▶ **Exercise prompt**
Please copy out the text of every one of the records below word for word, leaving the pictures out of your answer.

(Stored data entries)
================

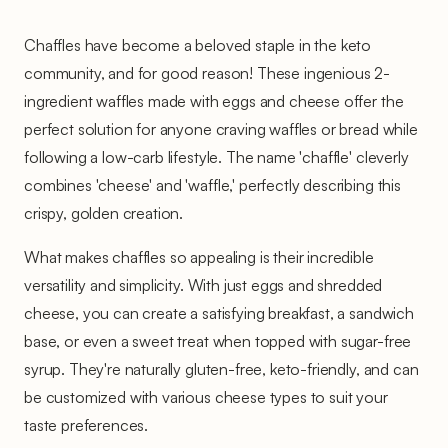
Chaffles have become a beloved staple in the keto
community, and for good reason! These ingenious 2-
ingredient waffles made with eggs and cheese offer the
perfect solution for anyone craving waffles or bread while
following a low-carb lifestyle. The name 'chaffle' cleverly
combines 'cheese' and 'waffle,' perfectly describing this
crispy, golden creation.
What makes chaffles so appealing is their incredible
versatility and simplicity. With just eggs and shredded
cheese, you can create a satisfying breakfast, a sandwich
base, or even a sweet treat when topped with sugar-free
syrup. They're naturally gluten-free, keto-friendly, and can
be customized with various cheese types to suit your
taste preferences.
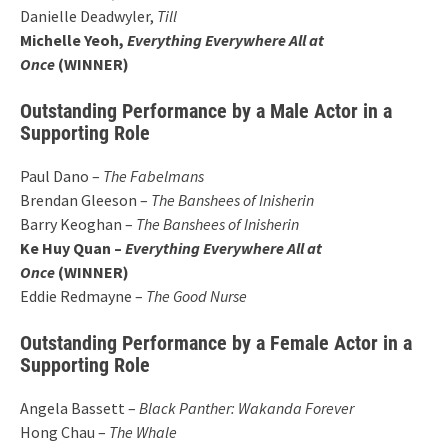
Danielle Deadwyler,
Till
Michelle Yeoh,
Everything Everywhere All at
Once
(WINNER)
Outstanding Performance by a Male Actor in a
Supporting Role
Paul Dano –
The Fabelmans
Brendan Gleeson –
The Banshees of Inisherin
Barry Keoghan –
The Banshees of Inisherin
Ke Huy Quan –
Everything Everywhere All at
Once
(WINNER)
Eddie Redmayne –
The Good Nurse
Outstanding Performance by a Female Actor in a
Supporting Role
Angela Bassett –
Black Panther: Wakanda Forever
Hong Chau –
The Whale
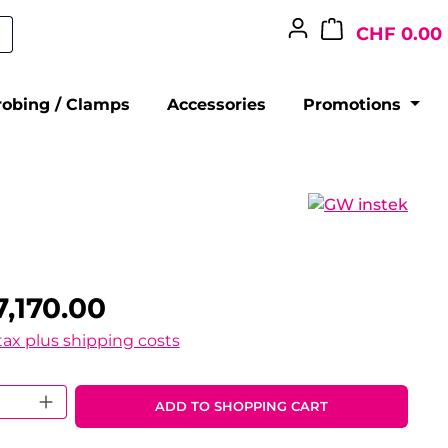
CHF 0.00
robing / Clamps
Accessories
Promotions
,170.00
 tax plus shipping costs
 Quantity: Enter the desired amount o
ADD TO SHOPPING CART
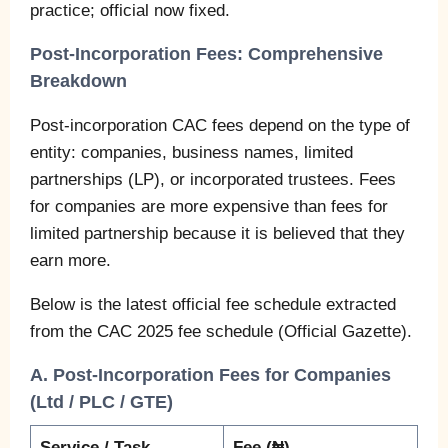
practice; official now fixed.
Post-Incorporation Fees: Comprehensive
Breakdown
Post-incorporation CAC fees depend on the type of
entity: companies, business names, limited
partnerships (LP), or incorporated trustees. Fees
for companies are more expensive than fees for
limited partnership because it is believed that they
earn more.
Below is the latest official fee schedule extracted
from the CAC 2025 fee schedule (Official Gazette).
A. Post-Incorporation Fees for Companies
(Ltd / PLC / GTE)
Service / Task
Fee (₦)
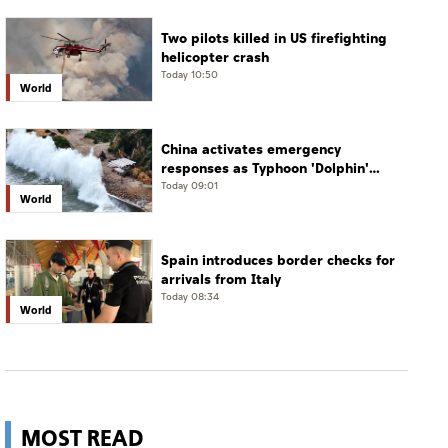
Two pilots killed in US firefighting
helicopter crash
Today 10:50
World
China activates emergency
responses as Typhoon 'Dolphin'
approaches
Today 09:01
World
Spain introduces border checks for
arrivals from Italy
Today 08:34
World
MOST READ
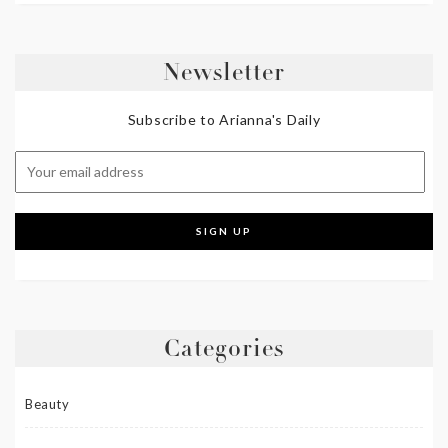
Newsletter
Subscribe to Arianna's Daily
Categories
Beauty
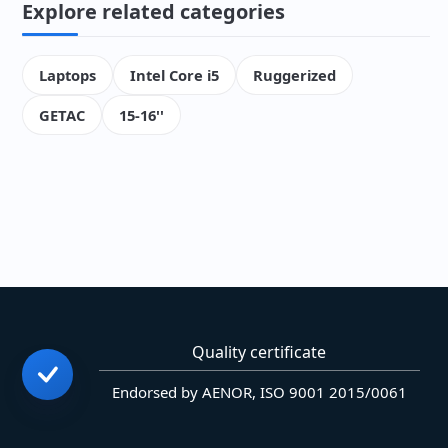
Explore related categories
Laptops
Intel Core i5
Ruggerized
GETAC
15-16''
Quality certificate
Endorsed by AENOR, ISO 9001 2015/0061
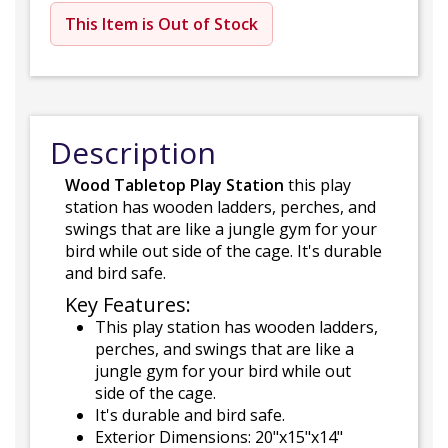
This Item is Out of Stock
Description
Wood Tabletop Play Station
this play
station has wooden ladders, perches, and
swings that are like a jungle gym for your
bird while out side of the cage. It's durable
and bird safe.
Key Features:
This play station has wooden ladders,
perches, and swings that are like a
jungle gym for your bird while out
side of the cage.
It's durable and bird safe.
Exterior Dimensions: 20"x15"x14"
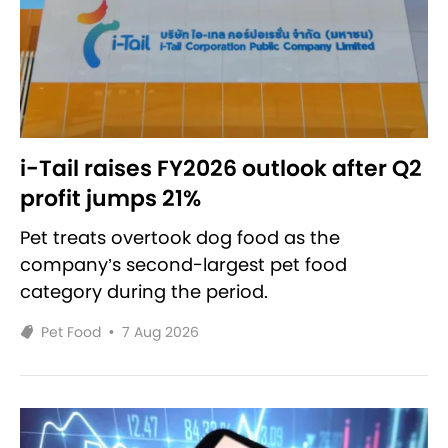
i-Tail raises FY2026 outlook after Q2
profit jumps 21%
Pet treats overtook dog food as the
company’s second-largest pet food
category during the period.
Pet Food
•
7 Aug 2026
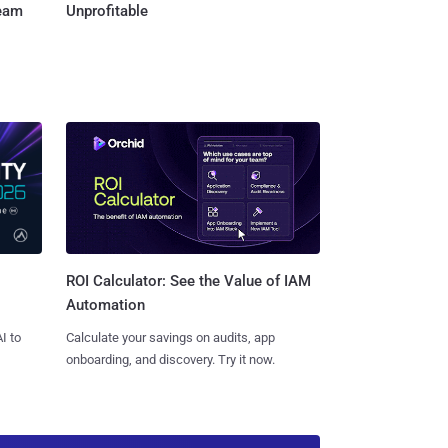
Team
Unprofitable
ROI Calculator: See the Value of IAM
Automation
I to
Calculate your savings on audits, app
onboarding, and discovery. Try it now.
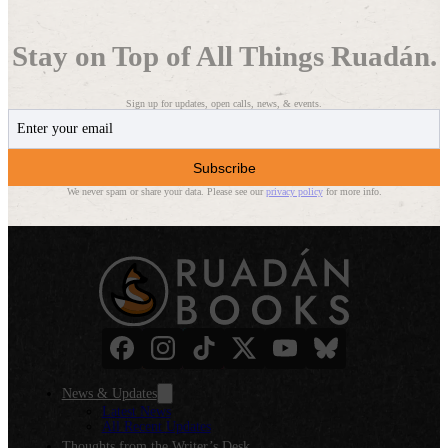
Stay on Top of All Things Ruadán.
Sign up for updates, open calls, news, & events.
Subscribe
We never spam or share your data. Please see our
privacy policy
for more info.
News & Updates
Latest News
All Recent Updates
Thoughts from the Writer’s Desk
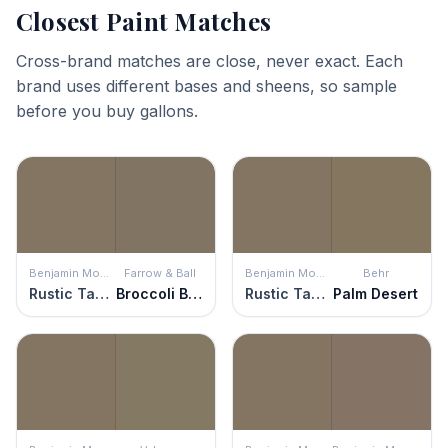
Closest Paint Matches
Cross-brand matches are close, never exact. Each
brand uses different bases and sheens, so sample
before you buy gallons.
Benjamin Moore
Farrow & Ball
Benjamin Moore
Behr
Rustic Taupe
Broccoli Brown
Rustic Taupe
Palm Desert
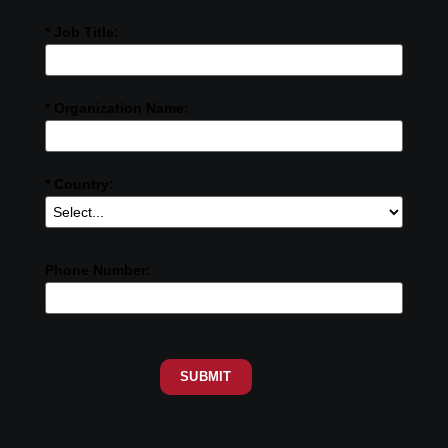
* Job Title:
* Organization Name:
* Country:
Phone Number:
SUBMIT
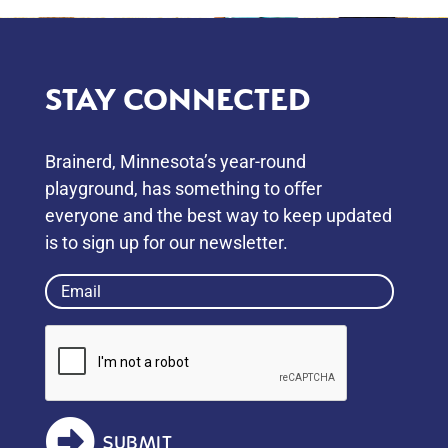
STAY CONNECTED
Brainerd, Minnesota’s year-round
playground, has something to oﬀer
everyone and the best way to keep updated
is to sign up for our newsletter.
Email
(Required)
SUBMIT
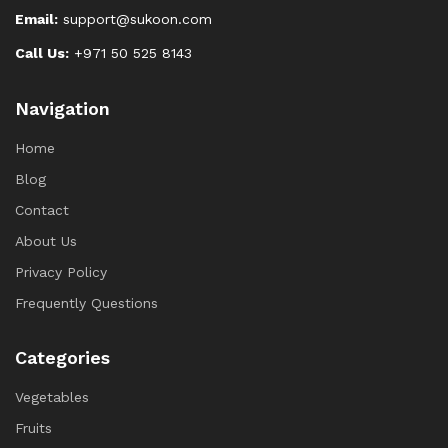
Email:
support@sukoon.com
Call Us:
+971 50 525 8143
Navigation
Home
Blog
Contact
About Us
Privacy Policy
Frequently Questions
Categories
Vegetables
Fruits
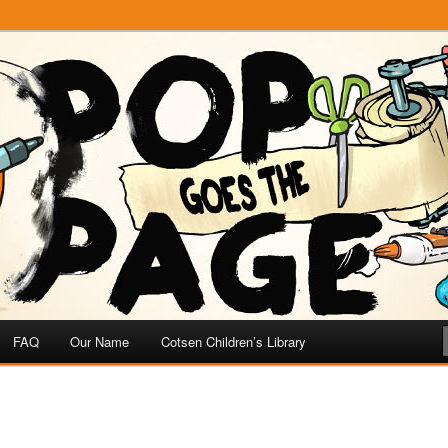
e
 Page
FAQ
Our Name
Cotsen Children’s Library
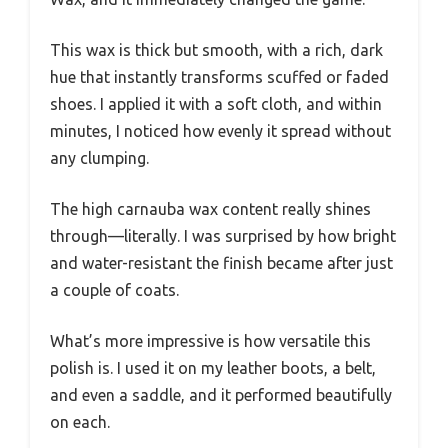
This wax is thick but smooth, with a rich, dark
hue that instantly transforms scuffed or faded
shoes. I applied it with a soft cloth, and within
minutes, I noticed how evenly it spread without
any clumping.
The high carnauba wax content really shines
through—literally. I was surprised by how bright
and water-resistant the finish became after just
a couple of coats.
What’s more impressive is how versatile this
polish is. I used it on my leather boots, a belt,
and even a saddle, and it performed beautifully
on each.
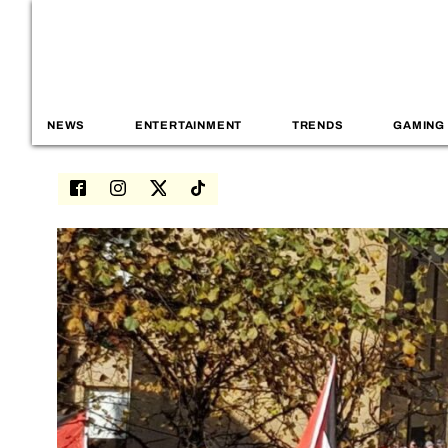
NEWS
ENTERTAINMENT
TRENDS
GAMING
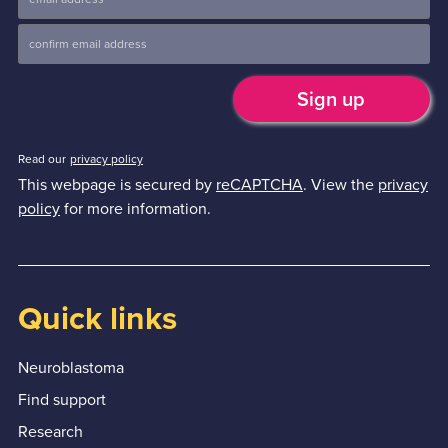
Read our
privacy policy
This webpage is secured by
reCAPTCHA
. View the
privacy
policy
for more information.
Quick links
Neuroblastoma
Find support
Research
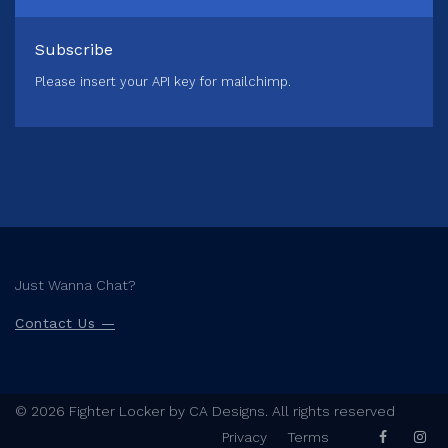
Subscribe
Please insert your API key for mailchimp.
Just Wanna Chat?
Contact Us —
© 2026 Fighter Locker by CA Designs. All rights reserved
Privacy
Terms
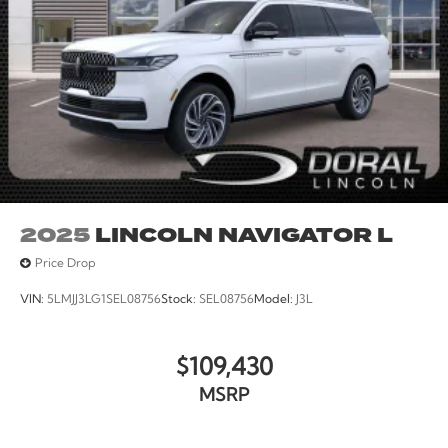
2025
LINCOLN NAVIGATOR L
Price Drop
VIN:
5LMJJ3LG1SEL08756
Stock:
SEL08756
Model:
J3L
$109,430
MSRP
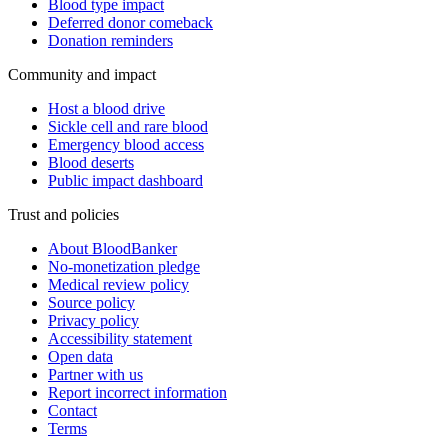
Blood type impact
Deferred donor comeback
Donation reminders
Community and impact
Host a blood drive
Sickle cell and rare blood
Emergency blood access
Blood deserts
Public impact dashboard
Trust and policies
About BloodBanker
No-monetization pledge
Medical review policy
Source policy
Privacy policy
Accessibility statement
Open data
Partner with us
Report incorrect information
Contact
Terms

================

▶ **Exercise solution**
Chaffles have become a beloved staple in the keto
community, and for good reason! These ingenious 2-
ingredient waffles made with eggs and cheese offer the
perfect solution for anyone craving waffles or bread while
following a low-carb lifestyle. The name 'chaffle' cleverly
combines 'cheese' and 'waffle,' perfectly describing this
crispy, golden creation.
What makes chaffles so appealing is their incredible
versatility and simplicity. With just eggs and shredded
cheese, you can create a satisfying breakfast, a sandwich
base, or even a sweet treat when topped with sugar-free
syrup. They're naturally gluten-free, keto-friendly, and can
be customized with various cheese types to suit your
taste preferences.
Danielle Deadwyler,
Till
Michelle Yeoh,
Everything Everywhere All at
Once
(WINNER)
Outstanding Performance by a Male Actor in a
Supporting Role
Paul Dano –
The Fabelmans
Brendan Gleeson –
The Banshees of Inisherin
Barry Keoghan –
The Banshees of Inisherin
Ke Huy Quan –
Everything Everywhere All at
Once
(WINNER)
Eddie Redmayne –
The Good Nurse
Outstanding Performance by a Female Actor in a
Supporting Role
Angela Bassett –
Black Panther: Wakanda Forever
Hong Chau –
The Whale
CHF 0.00
robing / Clamps
Accessories
Promotions
,170.00
 tax plus shipping costs
 Quantity: Enter the desired amount o
ADD TO SHOPPING CART
practice; official now fixed.
Post-Incorporation Fees: Comprehensive
Breakdown
Post-incorporation CAC fees depend on the type of
entity: companies, business names, limited
partnerships (LP), or incorporated trustees. Fees
for companies are more expensive than fees for
limited partnership because it is believed that they
earn more.
Below is the latest official fee schedule extracted
from the CAC 2025 fee schedule (Official Gazette).
A. Post-Incorporation Fees for Companies
(Ltd / PLC / GTE)
Service / Task
Fee (₦)
Two pilots killed in US firefighting
helicopter crash
Today 10:50
World
China activates emergency
responses as Typhoon 'Dolphin'
approaches
Today 09:01
World
Spain introduces border checks for
arrivals from Italy
Today 08:34
World
MOST READ
Newsletter
Subscribe to Arianna's Daily
Categories
Beauty
Explore related categories
Laptops
Intel Core i5
Ruggerized
GETAC
15-16''
Quality certificate
Endorsed by AENOR, ISO 9001 2015/0061
This Item is Out of Stock
Description
Wood Tabletop Play Station
this play
station has wooden ladders, perches, and
swings that are like a jungle gym for your
bird while out side of the cage. It's durable
and bird safe.
Key Features:
This play station has wooden ladders,
perches, and swings that are like a
jungle gym for your bird while out
side of the cage.
It's durable and bird safe.
Exterior Dimensions: 20"x15"x14"
i-Tail raises FY2026 outlook after Q2
profit jumps 21%
Pet treats overtook dog food as the
company’s second-largest pet food
category during the period.
Pet Food
•
7 Aug 2026
Team
Unprofitable
ROI Calculator: See the Value of IAM
Automation
I to
Calculate your savings on audits, app
onboarding, and discovery. Try it now.
Stay on Top of All Things Ruadán.
Sign up for updates, open calls, news, & events.
Subscribe
We never spam or share your data. Please see our
privacy policy
for more info.
News & Updates
Latest News
All Recent Updates
Thoughts from the Writer’s Desk
Closest Paint Matches
Cross-brand matches are close, never exact. Each
brand uses different bases and sheens, so sample
before you buy gallons.
Benjamin Moore
Farrow & Ball
Benjamin Moore
Behr
Rustic Taupe
Broccoli Brown
Rustic Taupe
Palm Desert
* Job Title:
* Organization Name:
* Country:
Phone Number:
SUBMIT
STAY CONNECTED
Brainerd, Minnesota’s year-round
playground, has something to oﬀer
everyone and the best way to keep updated
is to sign up for our newsletter.
Email
(Required)
SUBMIT
Email:
support@sukoon.com
Call Us:
+971 50 525 8143
Navigation
Home
Blog
Contact
About Us
Privacy Policy
Frequently Questions
Categories
Vegetables
Fruits
e
 Page
FAQ
Our Name
Cotsen Children’s Library
This wax is thick but smooth, with a rich, dark
hue that instantly transforms scuffed or faded
shoes. I applied it with a soft cloth, and within
minutes, I noticed how evenly it spread without
any clumping.
The high carnauba wax content really shines
through—literally. I was surprised by how bright
and water-resistant the finish became after just
a couple of coats.
What’s more impressive is how versatile this
polish is. I used it on my leather boots, a belt,
and even a saddle, and it performed beautifully
on each.
NEWS
ENTERTAINMENT
TRENDS
GAMING
Read our
privacy policy
This webpage is secured by
reCAPTCHA
. View the
privacy
policy
for more information.
Quick links
Neuroblastoma
Find support
Research
Subscribe
Please insert your API key for mailchimp.
Just Wanna Chat?
Contact Us —
© 2026 Fighter Locker by CA Designs. All rights reserved
Privacy
Terms
2025
LINCOLN NAVIGATOR L
Price Drop
VIN:
5LMJJ3LG1SEL08756
Stock:
SEL08756
Model:
J3L
$109,430
MSRP
Blood type impact
Deferred donor comeback
Donation reminders
Community and impact
Host a blood drive
Sickle cell and rare blood
Emergency blood access
Blood deserts
Public impact dashboard
Trust and policies
About BloodBanker
No-monetization pledge
Medical review policy
Source policy
Privacy policy
Accessibility statement
Open data
Partner with us
Report incorrect information
Contact
Terms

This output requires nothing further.